How To Test And Deploy MIT OL Pulumi/Packer Projects

The way we build images here at MIT OL is complicated and involves a number of components with various moving parts, so it can be difficult to understand where to start, what to change, and moreover how to safely test your changes without breaking production. This document will address these issues.

The Pipeline

Each MIT OL project that uses this technique has an accompanying Concourse pipeline that builds the Packer image, then deploys that image to the appropriate stage's AWS EC2 launch profile where new instances will be launched by instance refresh to deploy the new code / configuration into the wild.

One such project is Tika. It's a data transformation service used in our data platform. Here is its pipeline.

Packer Stage

The first couple stages are reasonable self explanatory:

  • Validate the packer template for any syntax errors and the like
  • Actually run packer build on the template, invoking pyinfra and packer, producing an AMI.

You can find the pyinfra sources in ol-infrastructure src/bilder/images/. Here is the pyinfra folder for Tika.

Testing

If you want to test the pyinfra portion locally, you can use the following invocation:

# cpatti @ rocinante in ~/src/mit/ol-infrastructure/src/bilder/images/tika on git:main o [17:11:31] C:1
$ pr pyinfra @docker/debian:latest deploy.py

You should see output similar to the following:

TODO: Is there a base image we can use that won't whine about curl/wget and say no hosts remaining?

--> Loading config...

--> Loading inventory...

--> Connecting to hosts...
    [@docker/debian:latest] Connected

--> Preparing Operations...
    Loading: deploy.py
    [@docker/debian:latest] Ready: deploy.py

--> Proposed changes:
    Groups: @docker
    [@docker/debian:latest]   Operations: 32   Change: 32   No change: 0


--> Beginning operation run...
--> Starting operation: Install Hashicorp Products | Ensure unzip is installed
    [@docker/debian:latest] Success

--> Starting operation: Install Hashicorp Products | Create system user for vault
    [@docker/debian:latest] Success

--> Starting operation: Install Hashicorp Products | Download vault archive
    [@docker/debian:latest] sh: 1: curl: not found
    [@docker/debian:latest] sh: 1: wget: not found
    [@docker/debian:latest] Error: executed 0/3 commands
    [@docker/debian:latest] docker build complete, image ID: cc0b00b971bd
--> pyinfra error: No hosts remaining!

When you're satisfied that your pyinfra build will at least build correctly, you can trigger a local packer image build that the CI deployment stage can consume to get your changes into CI. Note that this can take a while, so be prepared for it to chug for 15-20 minutes. Great time to go get a beverage :)

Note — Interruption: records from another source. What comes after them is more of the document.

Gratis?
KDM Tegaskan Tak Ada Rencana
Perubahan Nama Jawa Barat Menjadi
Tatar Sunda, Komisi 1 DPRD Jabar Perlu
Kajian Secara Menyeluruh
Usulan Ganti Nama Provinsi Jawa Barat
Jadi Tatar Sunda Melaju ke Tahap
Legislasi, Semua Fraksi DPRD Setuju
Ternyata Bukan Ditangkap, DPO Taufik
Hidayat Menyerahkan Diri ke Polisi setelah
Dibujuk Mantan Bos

You can kick this off with an invocation like the following:

poetry run packer build  src/bilder/images/tika/tika.pkr.hcl

Note that obviously your path will change if the project you're building is different.

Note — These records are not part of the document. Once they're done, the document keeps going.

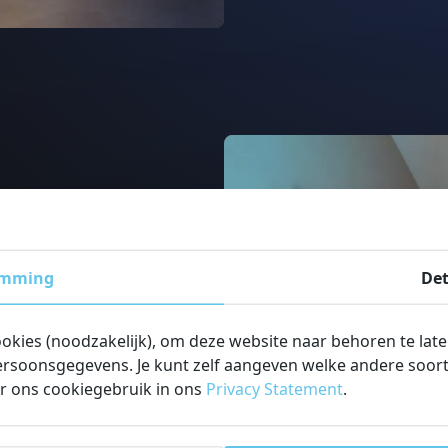
emming
Det
ookies (noodzakelijk), om deze website naar behoren te lat
rsoonsgegevens. Je kunt zelf aangeven welke andere soorte
ot
r ons cookiegebruik in ons
Privacy Statement
.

Note also that you may require a slightly different invocation for different projects. In Tika's case we require a custom Packer template as specified above, but in the case of other projects which use the default Packer template, you might use an invocation like the one we use to build Concourse's image:

poetry run packer build -on-error=ask -var node_type=web -var app_name=concourse -only amazon-ebs.third-party src/bilder/images

Note the node_type and app_name variable declarations above. For Concourse, we can build either a web image or a worker image, so it's important we include node_type in our invocation.

Deploy Stage

The remaining boxes in the pipeline are deployment stages. One per environment stage e.g. CI, QA and Production.

Each of these deployment stages basically runs the equivalent of a pulumi up on the Pulumi stack associated with the application in question. Here's the one for Tika.

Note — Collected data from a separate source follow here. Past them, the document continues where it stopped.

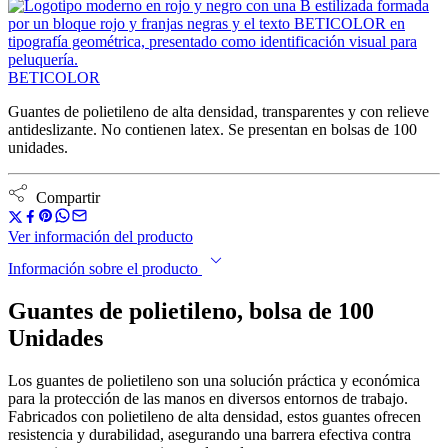
BETICOLOR
Guantes de polietileno de alta densidad, transparentes y con relieve
antideslizante. No contienen latex. Se presentan en bolsas de 100
unidades.
Compartir
Ver información del producto
Información sobre el producto
Guantes de polietileno, bolsa de 100
Unidades
Los guantes de polietileno son una solución práctica y económica
para la protección de las manos en diversos entornos de trabajo.
Fabricados con polietileno de alta densidad, estos guantes ofrecen
resistencia y durabilidad, asegurando una barrera efectiva contra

Let's take a look at the output from a build of this stage:

INFO:root:@ updating....

8< snip for brevity 8<

INFO:root:    aws:ec2:LaunchTemplate tika-server-tika-ci-launch-template  [diff: ~blockDeviceMappings]

INFO:root:    aws:autoscaling:Group tika-server-tika-ci-auto-scale-group  [diff: ~instanceRefresh,tags,vpcZoneIdentifiers]

INFO:root:@ updating....

INFO:root:    pulumi:pulumi:Stack ol-infrastructure-tika-server-applications.tika.CI

INFO:root:    ol:infrastructure:aws:auto_scale_group:OLAutoScaleGroup tika-server-tika-ci

INFO:root:

INFO:root:Resources:

INFO:root:    17 unchanged

From this rather verbose blurb we can see that Pulumi updated the ASG and all associated resources like the Launch template. This is the mechanism which seeds the updated image into our EC2 environment where instance refresh safely cycles the old instances out and the ones with our updated code in.